Now that many women (and some men) in Hollywood have acknowledged being sexually harassed or assaulted by producers, their seems to be emerging a double standard about working with predators. Kate Winslet recently said she purposely did not thank Harvey Weinsten when she received her Oscar, yet she went on to tout her role in the new Woody Allen movie. Did she forget Mr. Allen's history of sexual abuse? Or is the story of his former lover seeking revenge by accusing him of sexual abuse just another story to overlook?
Hollywood seems to conveniently forget about the furor Mr. Allen ignited when it was discovered he had taken naked photos of his then non-married spouse's teenage daughter or Roman Polanski's admission of having sex with a 13 year old girl. Actors and actresses work with them without batting an eyelash. But for anyone who has been a victim of sexual predation, we know these men are just as guilty.
At one point in my career, I worked with victims of sexual assault. One gets a different perspective of predatory behavior when you hear how difficult it is to recover from child sexual 'molestation'. Most victims never fully recover-they don't just 'get over it' and usually struggle with its aftermath for the rest of their lives. It is not unusual that they spend years in and out of therapy (if it is afforded to them), suffer bouts of anxiety and depression, get easily addicted to alcohol and drugs to block out the victimization, and tend to have more trauma-bonded abusive relationships. Corey Haim and Corey Feldman are examples of this. To this day, their offenders have not been named due to the power their abusers still have in Hollywood. When one looks at the history of child stars dying at a young age, one suspects many of them who didn't make it to adulthood carried a heavy secret to their graves.
Mr. Allen and Mr. Polanski remain in denial that their abuse did any lasting damage. After all, Mr. Polanski's victim has said she has forgiven him and Mr. Allen married his child victim to legitimize that what he did was not abuse but love. My question to the Hollywood community is: would you let either of these men spend any time alone with your young teenage daughter? It is a myth that time reduces the urge to prey on young girls. These two are just better at appearing they are leading 'normal' lives.
When the allegations of sexual abuse surfaced with these two prominent directors, I have made a conscious choice to avoid seeing any of their films. They may be talented but I choose not to support offenders-no matter how much time has elapsed. Maybe it is because I still carry the memories of the many victims who have suffered at the hands of predators. As these two move forward with awarded movies, the victims I worked with continue to struggle psychologically and emotionally. I cannot so easily forget.

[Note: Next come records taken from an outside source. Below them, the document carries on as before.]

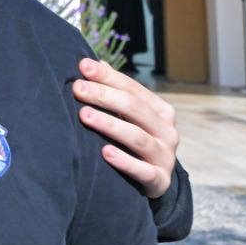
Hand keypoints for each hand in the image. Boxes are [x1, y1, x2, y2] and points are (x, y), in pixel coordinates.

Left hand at [72, 57, 178, 197]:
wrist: (155, 180)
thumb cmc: (135, 140)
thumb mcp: (129, 116)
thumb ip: (114, 92)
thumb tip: (91, 64)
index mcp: (160, 111)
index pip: (133, 89)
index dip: (108, 77)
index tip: (84, 67)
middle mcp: (167, 131)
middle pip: (135, 109)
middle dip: (105, 96)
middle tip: (78, 89)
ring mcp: (165, 156)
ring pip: (137, 137)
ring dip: (110, 125)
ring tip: (84, 115)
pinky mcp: (160, 180)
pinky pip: (143, 171)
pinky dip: (125, 162)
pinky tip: (105, 153)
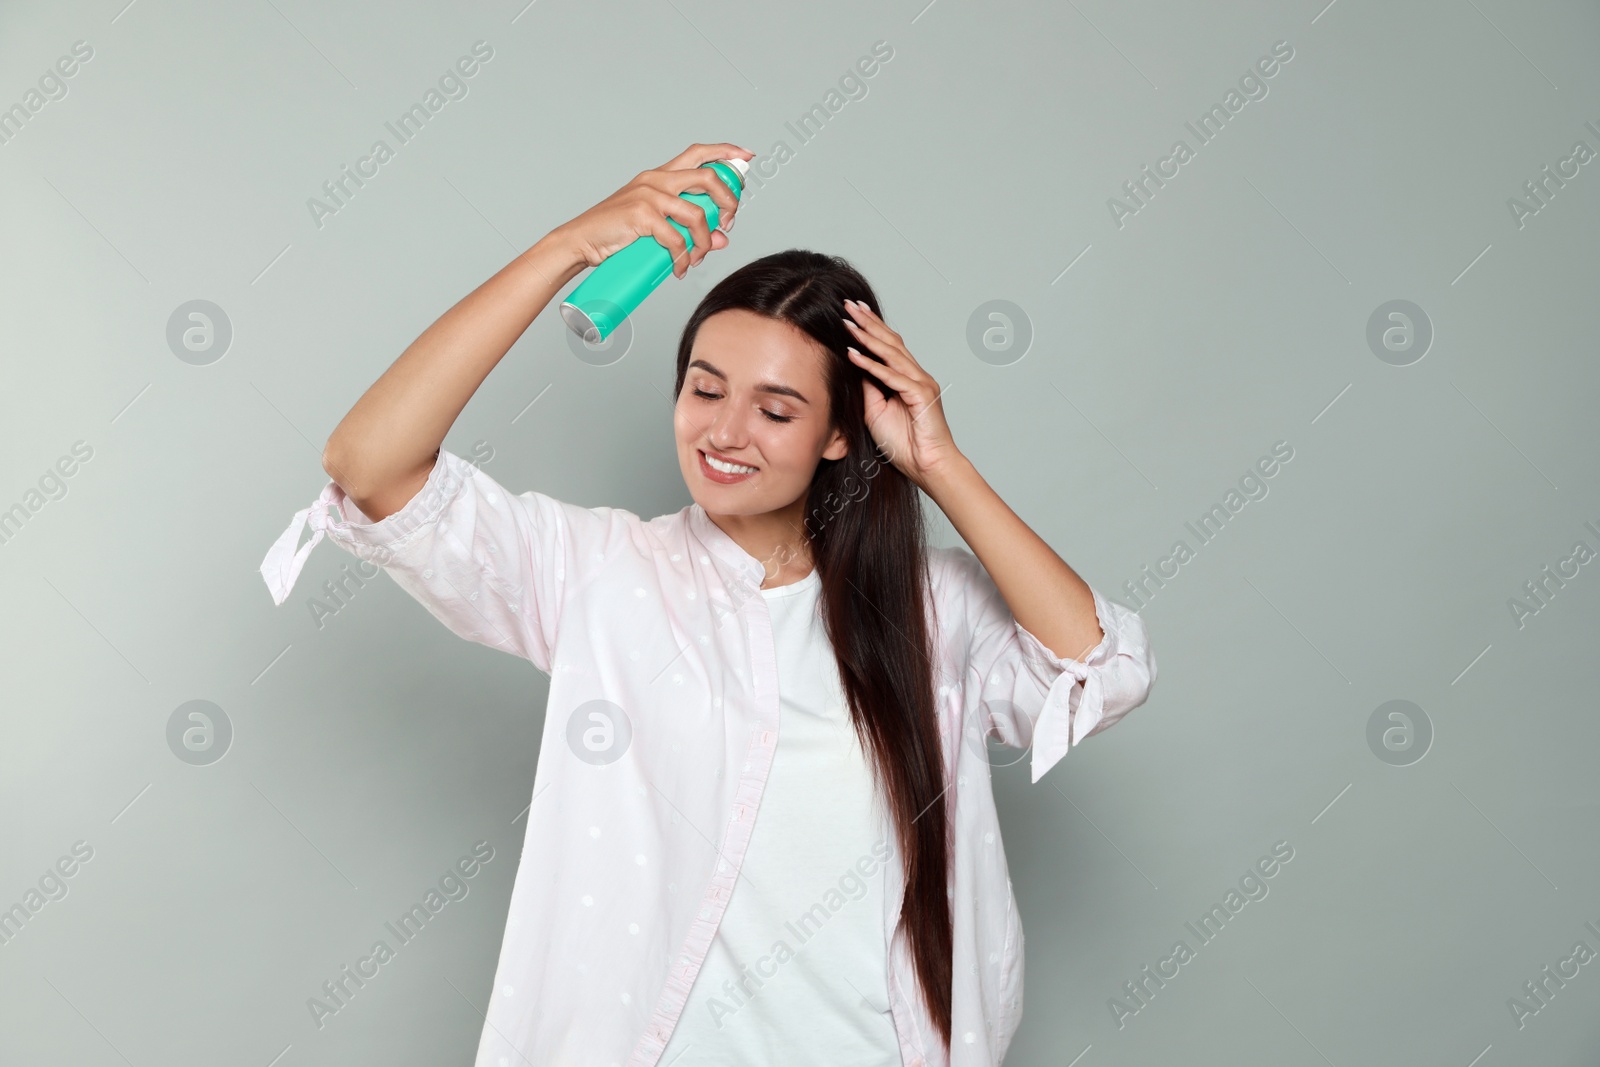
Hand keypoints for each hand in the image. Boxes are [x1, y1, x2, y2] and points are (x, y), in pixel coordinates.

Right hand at [548, 142, 753, 278]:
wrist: (582, 241)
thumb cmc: (616, 233)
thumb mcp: (656, 226)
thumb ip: (688, 228)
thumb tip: (721, 239)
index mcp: (659, 175)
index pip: (698, 153)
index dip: (725, 152)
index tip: (746, 157)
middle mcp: (656, 179)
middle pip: (708, 177)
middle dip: (728, 200)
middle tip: (729, 222)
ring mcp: (649, 196)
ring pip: (697, 215)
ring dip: (704, 242)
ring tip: (697, 258)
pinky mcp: (642, 216)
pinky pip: (676, 239)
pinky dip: (683, 258)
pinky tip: (680, 269)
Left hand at [842, 299, 962, 490]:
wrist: (926, 466)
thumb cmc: (904, 443)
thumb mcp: (875, 411)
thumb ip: (868, 388)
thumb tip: (854, 366)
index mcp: (908, 378)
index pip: (888, 346)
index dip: (871, 328)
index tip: (852, 313)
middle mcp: (917, 376)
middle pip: (890, 342)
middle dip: (869, 322)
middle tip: (849, 305)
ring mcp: (921, 383)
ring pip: (891, 354)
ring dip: (867, 337)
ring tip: (848, 322)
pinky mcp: (921, 395)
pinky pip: (891, 376)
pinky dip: (871, 365)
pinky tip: (854, 353)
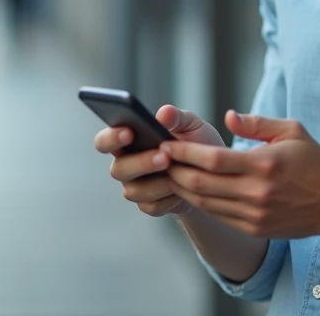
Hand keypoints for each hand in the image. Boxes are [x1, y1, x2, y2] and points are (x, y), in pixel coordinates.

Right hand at [95, 105, 225, 217]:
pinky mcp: (149, 205)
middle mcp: (126, 164)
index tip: (129, 132)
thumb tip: (164, 114)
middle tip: (164, 156)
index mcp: (127, 140)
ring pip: (134, 190)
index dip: (111, 138)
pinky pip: (151, 205)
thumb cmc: (196, 143)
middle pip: (118, 169)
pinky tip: (182, 189)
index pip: (105, 141)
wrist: (214, 173)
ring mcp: (135, 187)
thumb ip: (177, 117)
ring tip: (178, 172)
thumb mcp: (191, 125)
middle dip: (141, 162)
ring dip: (157, 182)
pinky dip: (168, 198)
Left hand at [163, 110, 319, 239]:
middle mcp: (256, 192)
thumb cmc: (314, 162)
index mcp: (264, 164)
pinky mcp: (255, 228)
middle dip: (174, 170)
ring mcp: (254, 214)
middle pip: (201, 183)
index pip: (212, 159)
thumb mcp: (292, 131)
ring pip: (205, 202)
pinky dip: (200, 203)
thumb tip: (227, 117)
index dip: (184, 152)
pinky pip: (218, 215)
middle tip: (158, 158)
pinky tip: (190, 190)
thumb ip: (257, 123)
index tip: (166, 143)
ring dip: (182, 188)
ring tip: (168, 174)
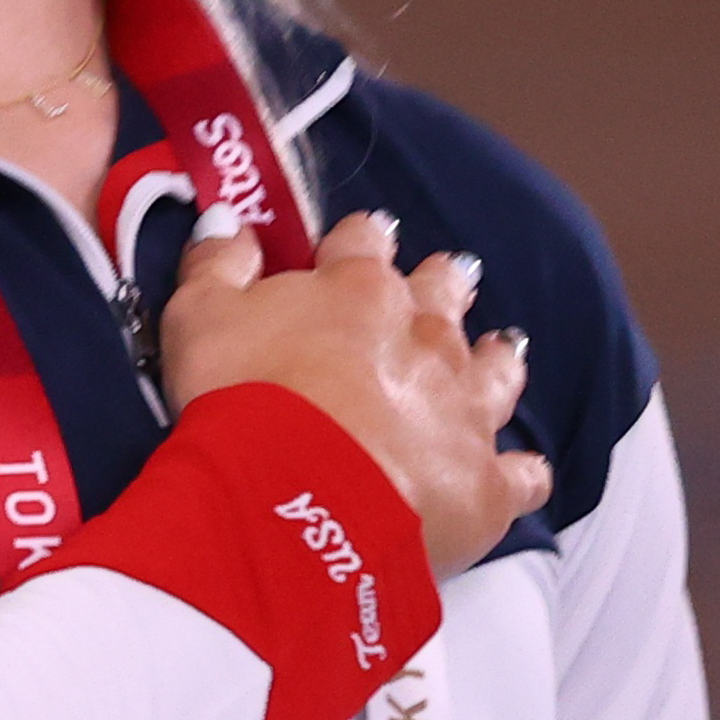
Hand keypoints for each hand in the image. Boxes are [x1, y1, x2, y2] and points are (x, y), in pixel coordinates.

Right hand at [157, 208, 550, 574]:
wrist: (294, 499)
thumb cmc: (240, 397)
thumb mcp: (198, 315)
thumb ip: (218, 262)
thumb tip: (230, 220)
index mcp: (357, 290)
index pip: (364, 241)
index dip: (359, 239)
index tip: (359, 240)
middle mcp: (426, 338)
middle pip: (444, 294)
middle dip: (442, 285)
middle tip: (444, 281)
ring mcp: (464, 409)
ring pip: (498, 372)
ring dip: (496, 360)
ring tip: (500, 351)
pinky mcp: (487, 481)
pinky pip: (522, 474)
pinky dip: (520, 471)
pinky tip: (518, 471)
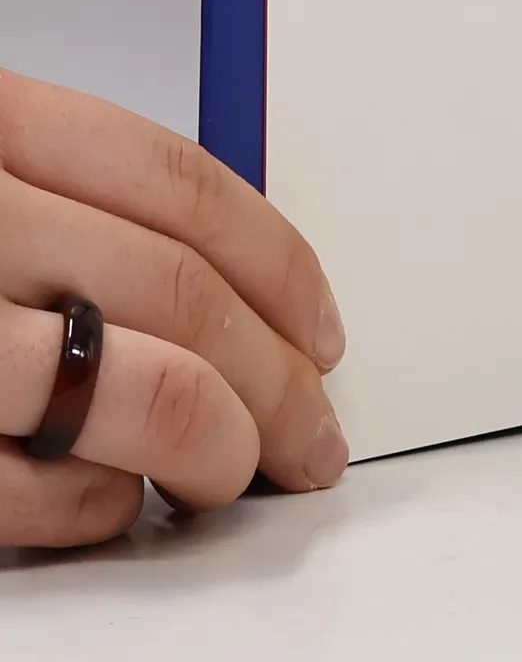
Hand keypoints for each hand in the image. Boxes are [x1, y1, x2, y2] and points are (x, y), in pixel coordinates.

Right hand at [0, 69, 345, 547]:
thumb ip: (63, 198)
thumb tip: (223, 284)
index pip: (181, 188)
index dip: (281, 266)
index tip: (322, 330)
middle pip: (177, 293)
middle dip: (277, 375)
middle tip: (313, 432)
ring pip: (134, 387)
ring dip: (220, 444)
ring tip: (244, 472)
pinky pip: (26, 487)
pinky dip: (98, 504)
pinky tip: (121, 504)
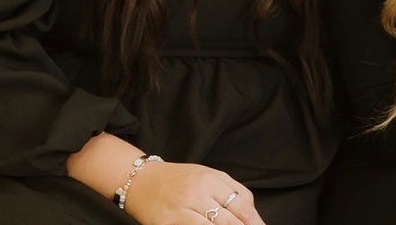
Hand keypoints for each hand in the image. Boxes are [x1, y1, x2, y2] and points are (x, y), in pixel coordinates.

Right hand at [124, 160, 265, 224]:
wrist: (141, 181)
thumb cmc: (178, 179)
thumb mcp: (208, 175)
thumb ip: (231, 191)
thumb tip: (252, 214)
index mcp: (210, 180)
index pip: (241, 204)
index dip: (254, 221)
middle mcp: (196, 194)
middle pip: (229, 220)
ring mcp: (181, 211)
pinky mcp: (167, 224)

One of the best books I have read about the life long aftermath of sexual abuse is, "The Conspiracy of Silence'. This is an older book but powerful in its ability to describe in horrific detail what victims of incest experience. This book skillfully lays out not just the victims point of view but how the victim's constellation prevents the abuse from being reported through denial and silence. After reading this book, one cannot so easily brush off abuse as, "that happened long ago".
A person in Hollywood that has given the most honest statement on abuse has been Jane Fonda. She admitted she knew of Harvey Weinstein's abuse and said nothing. It takes courage to publicly admit one supported abuse by silence. By her public apology, Ms. Fonda has started an important dialogue of how to break the cycle of abuse by speaking out. Will Hollywood learn from this?
More importantly, what can we learn from this?